Katie & Scott & Simon & Cecily.

Tag: blogging (Page 2 of 2)

Day 280: based on trend data from google reader

I do the most blog reading between 10 and 11 AM.

In fact, my online RSS consumption is heavily skewed towards the morning.  I get up and read most of my blog entries for the day between 8 and 11 AM before settling into a pretty low, steady rhythm throughout the rest of the day.

There’s a small bump again at 5 PM, but that’s it.

This is interesting to me.  I usually get in to work at around 10 AM (or a few minutes later).  Am I that unproductive/distracted for the first hour I’m there?  So often, I’m up at least an hour before we’re out the door; why don’t I do more blog reading at home before I head into work?

Is there a settling period at the beginning of the day which helps me be more productive for the rest of the day?

Another interesting facet of my Google Reader trend data is the fact that my blog reading over a week is a bell curve: I read the most items on Wednesdays and it peters out about evenly in both directions from there.  I can understand that I may not do as much blog reading on the weekends, despite having more free hours.  But why the bell curve?  Do I need blog posts to make it through the middle of the week?
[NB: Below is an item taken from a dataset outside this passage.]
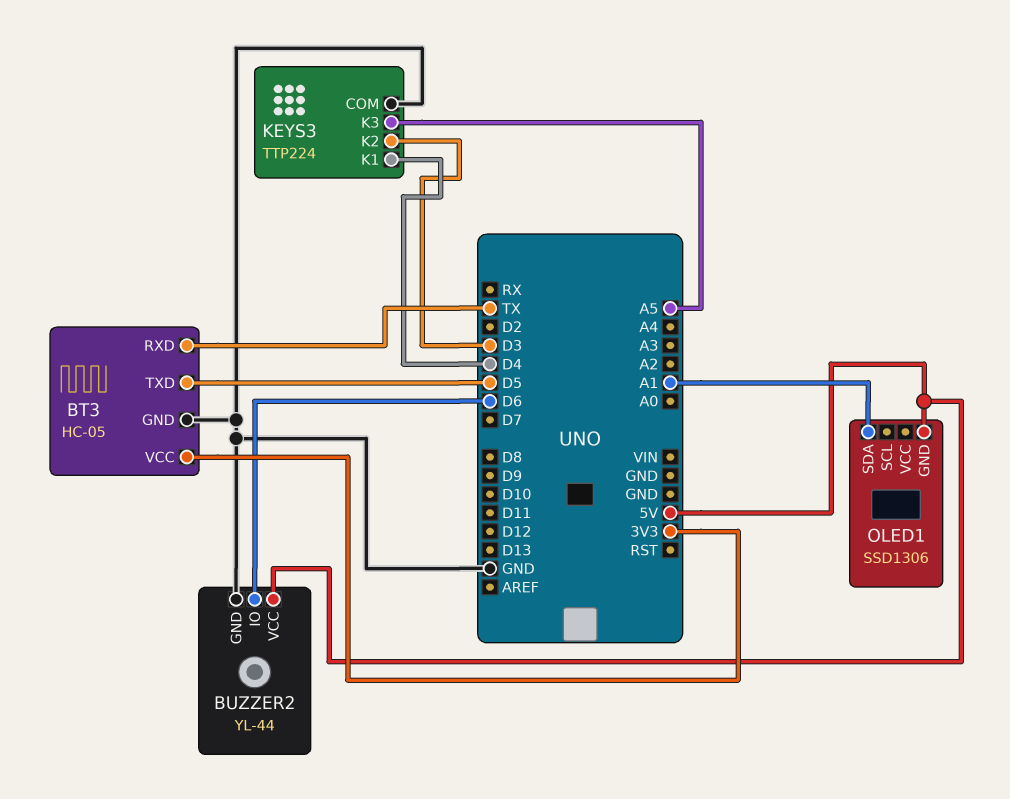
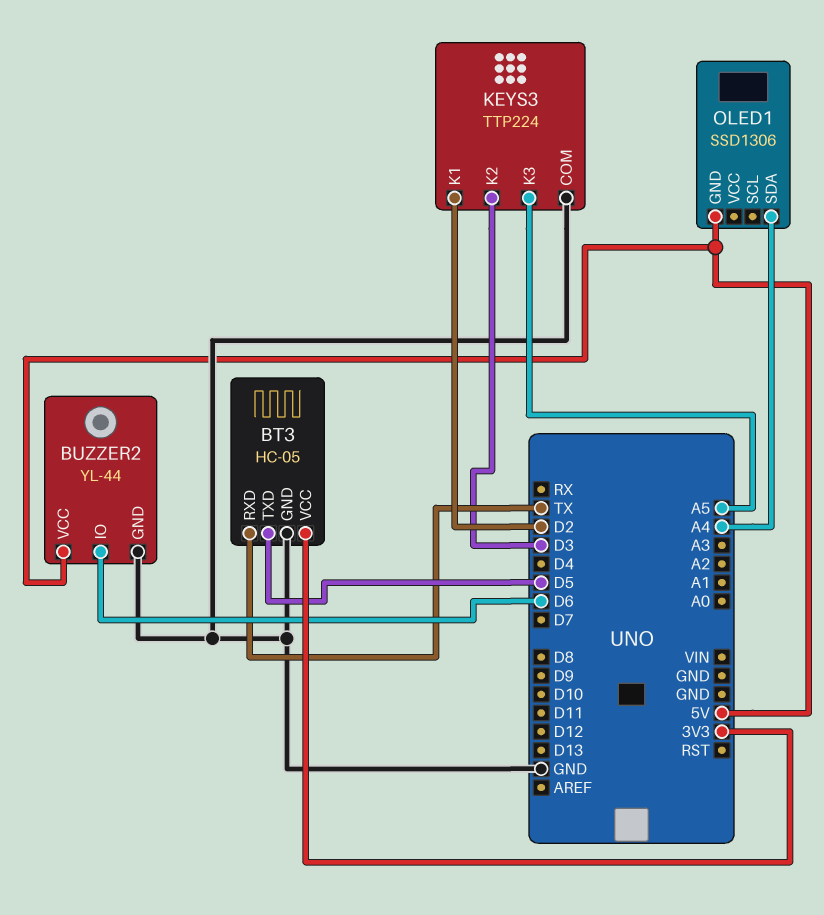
KEYS3 pin K1: D4 -> D2
OLED1 pin SDA: A1 -> A4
One last fun fact: in the past 30 days, the only hour between 7 AM and midnight when I have seemed to completely refrain from any Google reader usage?  10-11 PM.

Figure that one out and you’ll figure me out.

Day 243: cheating

It was bound to happen.  Today, I didn’t get to a computer before midnight.  I thought about turning back the clock on my blog post, pretending that it had been posted before the clock struck 12, but that’d be deceptive and unnecessary.  After all, this experiment, this writing project is really about writing one short entry each day.  And a day starts when I get out of bed and ends when I get back into it.

Midnight is just a scientific construct to demarcate what society considers a day.  So, it’s no big deal that I missed the midnight “deadline,” right?  Besides, setting the clock to a time other than the actual time I wrote the post would be cheating.  No one might ever know about it or find out, but it would reside in my heart as a shameful mark in this yearlong write-a-thon.

I don’t remember ever having cheated in school, although I don’t know if this is actually something extraordinary or not.  I always thought that there must be schoolmates of mine that did cheat (in ways both large and small), but I would be hard-pressed to come up with any actual percentage.

And what constitutes cheating?  Besides the obvious infractions of secretly getting test answers early or copying off of another student, where is the line drawn?

When I was younger, it wasn’t always be clear when working with other students was mere collaboration, and when it had turned into something more sinister.  Likewise with that naughty p-word: plagiarism.

Sure, copying direct passages from a library book into your paper was obviously wrong.  But what about rephrasing an idea that wasn’t originally yours?  What about letting a book do the critical thinking on a situation for you?

Of course, you don’t really think about this when you’re a kid.  Not that much, anyway.  As an adult, you realize that cheating surrounds you.  It’s not just restricted to those classroom questions of morality.  It’s about whether or not you eat that extra donut, whether or not you go to sleep when you told yourself you would, what you write in your self evaluation.

So, I’m not perfect.  I don’t always turn off my console after just one more level.  I don’t always wake up in time to do the chores I said I’d do the night before.  But you have to draw the line somewhere.  And forging blog post times to make it look like you wrote something before midnight?  That’s just fucked up.